Wednesday, November 25, 2020

The past isn't really in the past

 I received two hauntings today. One from a former patient, one from a former paramour. 

Re: ex partner, as my friend put it: "that's some new age dating problem". I never thought a shared spotify account could come back to bite me. Shared is loose, I pay for the account and while we dated they had access to it, but I never took access away since breaking up. It seemed like a petty thing and wasn't a huge deal as we parted amicably. 

But as of today it seems they're trying to send messages via song titles by placing them in the queue of my playlist. Isn't that some new fangled thing? I feel like I'm 14 again. It wasn't a great year. Closer to 34 than I am to 14 now, I don't feel any wiser today facing this issue than I probably would have felt at 14. 
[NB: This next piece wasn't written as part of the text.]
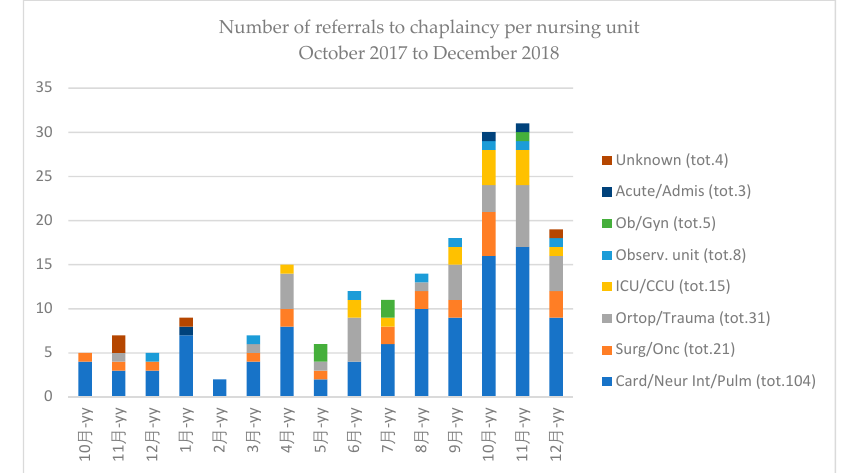
Figure 1. Referral to chaplaincy during the project.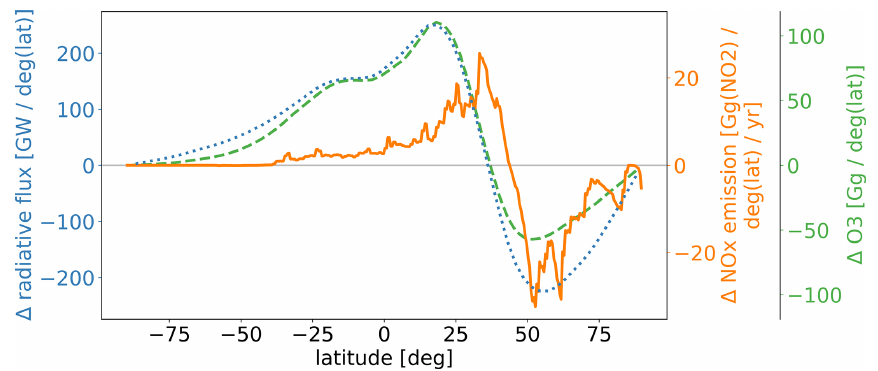
Figure 2. Differences (CMIP5 – CMIP6) in NO x emissions (solid orange line), O 3 burden (dashed green line), and radiative flux (dotted blue line) from two simulations with an identical total amount of aviation emissions, but different latitudinal distributions, as a function of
The ex patient is harder to deal with. They weren't exactly my patient I guess. A patient of the hospital I was based out of but not under my care. It was their community and legal involvement that caused me a lot of grief. Today they showed back up in my life in a different role, but very much present. 

I thought I left that community behind me forever when I ran away from it. Turns out I didn't run far enough. It's come back to haunt me. 

I spent most of today thinking and feeling that I was on a positive streak with minimal negative emotions this week, then I got whacked one after the other in the face by these two ghosts of poor decisions past. And it's already past Halloween, and not even Christmas eve yet. Anyone seen my scrooge hat, or maybe an exorcist?